At that March meeting, LBJ didn’t think the conditions for change were there. So King went out and changed the conditions.

Similarly, before the start of WWII, legendary labor leader
A. Philip Randolph, president of the Brotherhood of Sleeping Car Porters, lobbied FDR to promote equal employment opportunities in the defense industry. Roosevelt was sympathetic but made no promises.
181
Randolph responded by taking his cause to the American people, organizing a massive march on Washington. Concerned about the impact the march would have on the country’s wartime morale, Roosevelt got Randolph to call it off by issuing an executive order banning discrimination in defense industries and creating the Fair Employment Practices Committee to watch over hiring practices.

In recent decades the system has gotten only more rigged and the powers that be more entrenched. The ability of special interests to thwart meaningful change has never been stronger. And the reason we are given—time after time after time—for why we can’t have fundamental reform? What else: The votes just aren’t there!

That’s where Hope 2.0 comes in. If the votes aren’t there, the people need to create them. If politicians put their finger in the wind to see which way it’s blowing before deciding what to do, well, let’s change the direction of the wind.

In the early days of the financial crisis, as I looked at the tone-deaf response of Wall Street, including former Merrill Lynch CEO John Thain and his now infamous $1.2 million office redecoration in the midst of the economic collapse, I thought of Thain and his Big Banking brethren as the Marie Antoinettes of the meltdown.
182
They just didn’t get it.

Little did I realize just how small-scale Thain’s outrages would seem and how much worse things would get in the ensuing months. Goldman Sachs’s Lloyd “Doing God’s Work” Blankfein, BP’s Tony “I’d Like My Life Back” Hayward, and their fellow too-big-to-fail CEOs—with their utter cluelessness
about the public’s anger over what they’ve done and continue to do—take “not getting it” to a whole other level.
183,
184

Luckily for them, society has evolved, and we express our anger differently than we did in Marie Antoinette’s day. “Off with their bonuses” is a lot less painful than “off with their heads.” But the question is, can the American people’s righteous—and entirely justifiable—rage be productively channeled to produce a real movement for reform, or will it be hijacked by dangerous demagogues, with whatever is left over co-opted by agents of the status quo in Washington?

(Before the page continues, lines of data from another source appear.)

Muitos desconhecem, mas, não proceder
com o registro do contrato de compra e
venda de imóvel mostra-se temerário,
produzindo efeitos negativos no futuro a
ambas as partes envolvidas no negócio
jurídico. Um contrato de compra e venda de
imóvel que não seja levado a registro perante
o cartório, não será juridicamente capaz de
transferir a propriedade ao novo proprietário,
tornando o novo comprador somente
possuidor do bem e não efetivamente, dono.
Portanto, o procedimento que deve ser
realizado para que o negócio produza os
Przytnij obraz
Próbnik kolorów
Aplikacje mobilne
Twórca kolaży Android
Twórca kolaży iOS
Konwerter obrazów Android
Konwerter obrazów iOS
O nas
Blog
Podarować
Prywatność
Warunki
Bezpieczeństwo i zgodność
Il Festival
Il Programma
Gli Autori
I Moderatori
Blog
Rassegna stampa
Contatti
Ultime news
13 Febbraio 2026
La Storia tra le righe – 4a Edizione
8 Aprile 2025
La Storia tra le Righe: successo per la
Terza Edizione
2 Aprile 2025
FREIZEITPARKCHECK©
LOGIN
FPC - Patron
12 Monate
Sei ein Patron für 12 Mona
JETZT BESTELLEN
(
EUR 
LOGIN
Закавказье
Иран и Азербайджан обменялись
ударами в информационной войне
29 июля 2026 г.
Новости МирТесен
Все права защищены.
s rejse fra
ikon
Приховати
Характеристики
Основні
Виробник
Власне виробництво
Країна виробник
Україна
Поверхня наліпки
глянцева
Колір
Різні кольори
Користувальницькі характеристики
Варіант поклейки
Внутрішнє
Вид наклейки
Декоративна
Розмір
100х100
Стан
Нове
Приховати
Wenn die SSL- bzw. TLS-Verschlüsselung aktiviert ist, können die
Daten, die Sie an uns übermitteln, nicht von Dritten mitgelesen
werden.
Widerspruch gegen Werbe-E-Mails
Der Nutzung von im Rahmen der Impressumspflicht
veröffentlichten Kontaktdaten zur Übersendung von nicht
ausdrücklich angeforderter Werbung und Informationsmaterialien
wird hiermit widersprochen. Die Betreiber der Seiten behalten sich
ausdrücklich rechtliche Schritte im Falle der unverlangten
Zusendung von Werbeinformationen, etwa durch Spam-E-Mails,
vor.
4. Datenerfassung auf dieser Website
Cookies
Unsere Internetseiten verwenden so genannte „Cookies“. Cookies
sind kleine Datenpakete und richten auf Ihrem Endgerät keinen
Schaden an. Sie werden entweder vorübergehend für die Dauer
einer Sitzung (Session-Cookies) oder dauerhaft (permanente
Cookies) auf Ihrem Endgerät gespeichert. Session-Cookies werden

In 2004, hope was ignited by an unknown state senator standing up and proclaiming that we are not blue states and red states, but one people who can only solve our problems together.

In 2008, hope was about crossing our fingers and electing leaders who we thought would enact the change we so desperately need.

Hope 2.0 is about creating the conditions that give them no other choice.

THE CHOICE IS OURS

Clearly, we all have a lot of work to do—both on ourselves and on our country. The good news: Real change, fundamental change, is possible, but only if we recognize that democracy is not a spectator sport—and get busy.

President Obama has said that we find ourselves at “a rare inflection point in history where the size and scope of the challenges before us require that we remake our world to renew its promise.”